The appeal taken herein is from a judgment maintaining an exception of no cause of action.
Plaintiff, as the insured under a fire policy, issued by the defendant company, brings this suit in the amount of $374.11, seeking recovery for twelve per cent damages on $3,117.65, the amount ultimately agreed between the parties as the total loss sustained under the policy.
The damages sued for are claimed to be due under Act 168 of 1918, because of the alleged failure on the part of defendant to pay the loss under the policy within sixty days after it had received proofs of loss filed With it by plaintiff. The petition alleges that proofs were filed on June 7, 1922, in the amount of $3,167.50, and subsequently plaintiff agreed to a reduction of its claim by the amount of $50.00, and thereupon filed “for convenience” of the company a new proof of loss, for $3,117.50. The petition concludes with the following allegations:
“That although said insurance company has paid, to your petitioner the amount of $3,117.65, it failed to do so within sixty days from June 7, 1922, the day on which it received proof of loss offered by your petitioner, and is therefore liable to your petitioner for the sum of $374.11, which said amount is 12% of the total amount due your petitioner by reason of the above mentioned loss, and is,the penalty provided , by Section 3 of Act 168 of 1908, for failure to pay claim within 60 days from the day of receipt of proof of loss of insured.”
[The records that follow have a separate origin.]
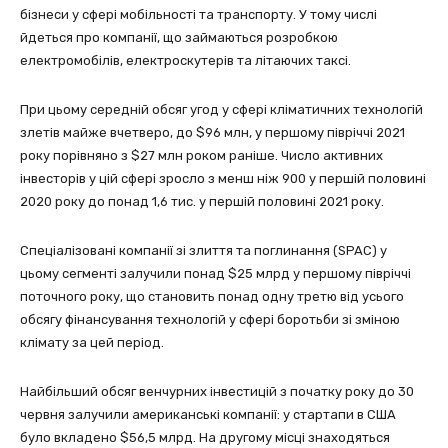
бізнеси у сфері мобільності та транспорту. У тому числі
йдеться про компанії, що займаються розробкою
електромобілів, електроскутерів та літаючих таксі.
При цьому середній обсяг угод у сфері кліматичних технологій
злетів майже вчетверо, до $96 млн, у першому півріччі 2021
року порівняно з $27 млн роком раніше. Число активних
інвесторів у цій сфері зросло з менш ніж 900 у першій половині
2020 року до понад 1,6 тис. у першій половині 2021 року.
Спеціалізовані компанії зі злиття та поглинання (SPAC) у
цьому сегменті залучили понад $25 млрд у першому півріччі
поточного року, що становить понад одну третю від усього
обсягу фінансування технологій у сфері боротьби зі зміною
клімату за цей період.
Найбільший обсяг венчурних інвестицій з початку року до 30
червня залучили американські компанії: у стартапи в США
було вкладено $56,5 млрд. На другому місці знаходяться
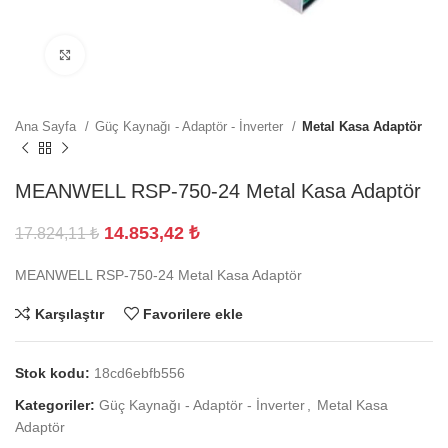
Büyütmek için tıklayın
Ana Sayfa
Güç Kaynağı - Adaptör - İnverter
Metal Kasa Adaptör
MEANWELL RSP-750-24 Metal Kasa Adaptör
14.853,42
₺
17.824,11
₺
MEANWELL RSP-750-24 Metal Kasa Adaptör
Karşılaştır
Favorilere ekle
Stok kodu:
18cd6ebfb556
Kategoriler:
Güç Kaynağı - Adaptör - İnverter
,
Metal Kasa
Adaptör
It is contended, in support of the exception filed herein, that there is no allegation in the petition that plaintiff was not paid within sixty days after its second proof of loss was submitted, nor is it alleged that demand was ever made upon the company for payment to plaintiff of the sum admitted to have been received, to-wit, $3,117.65.
It is argued that plaintiff, having agreed to a reduction of its original claim, and having consented to file a new proof of loss, based upon the reduced claim, the time did not begin to run within which payment had to be made by the insurance company until the final proof of loss had been submitted by plaintiff, and furthermore, that demand for payment had to be made in order for plaintiff to bring itself within the act. Our contention is called to the following clause of Section 3 of the Act, which reads as follows:
“Should the company fail to pay within said time the amount due the insured under the policy, after demand made therefor, such company shall be liable to pay the holder or holders of such policy in addition to the amount of the loss, twelve per cent damages on the total amount of the loss as may be determined by a court *692of competent jurisdiction, together with all reasonable attorney’s fees for the prosecution and collection of such loss.”
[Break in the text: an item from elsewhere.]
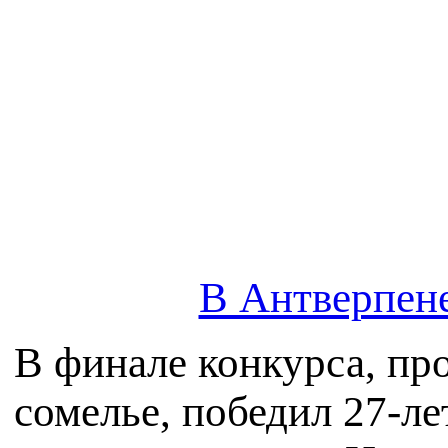
В Антверпене
В финале конкурса, п
сомелье, победил 27-л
We are not cited to any authorities, nor have we been able to find any jurisprudence of this State applicable to the facts in the instant case, but it is reasonable to hold that the second proof of loss voluntarily filed by the plaintiff in this matter fixed the time from which the delays for payment by the company should be made under the terms of the Act. The proof ultimately filed is the only proof of loss which can be considered as the basis of the claim presented by plaintiff in this matter.
The above quoted provisions of Section 3 are similar to other like statutes which have been interpreted by the Supreme' Courts of Georgia and Texas. In the case of Northwestern Life Insurance Company vs. Sturdevant, 59 S. W. 61, the Texas Court said:
“Sayles’ Civ. St. Art. 3071, provides that in all cases where a loss occurs, and the life or health insurance company liable therefor shall fail to pay the same within the time specified in the policy, after demand made therefor, the compay shall be liable in addition to pay the policy holder 12 per cent damages on the loss and reasonable attorney’s fees. Held, that a demand was necessary under such section to entitle plaintiff to the benefit thereof, notwithstanding its apparent futility.
“The suit itself was not such a demand as the statute intended.”
The Supreme Court of Georgia, in the case of Ancient Order United Workmen vs. Brown, 37 S. E. 890, said:
“To render an insurance company liable for attorney’s fees, under the provisions of Section 2140 of the Civil Code, a demand and • a refusal to pay, 60 days before suit is brought, must be plainly averred, and the truth of such averment must be established on the trial. No such demand and refusal being averred and proved in the present case, the recovery of attorney’s fees was not authorized.”
The exception of no cause of action herein filed appears to us to have been Well-founded and properly maintained.
It is ordered that the judgment appealed from be and the same is hereby affirmed, at plaintiff’s cost in both courts.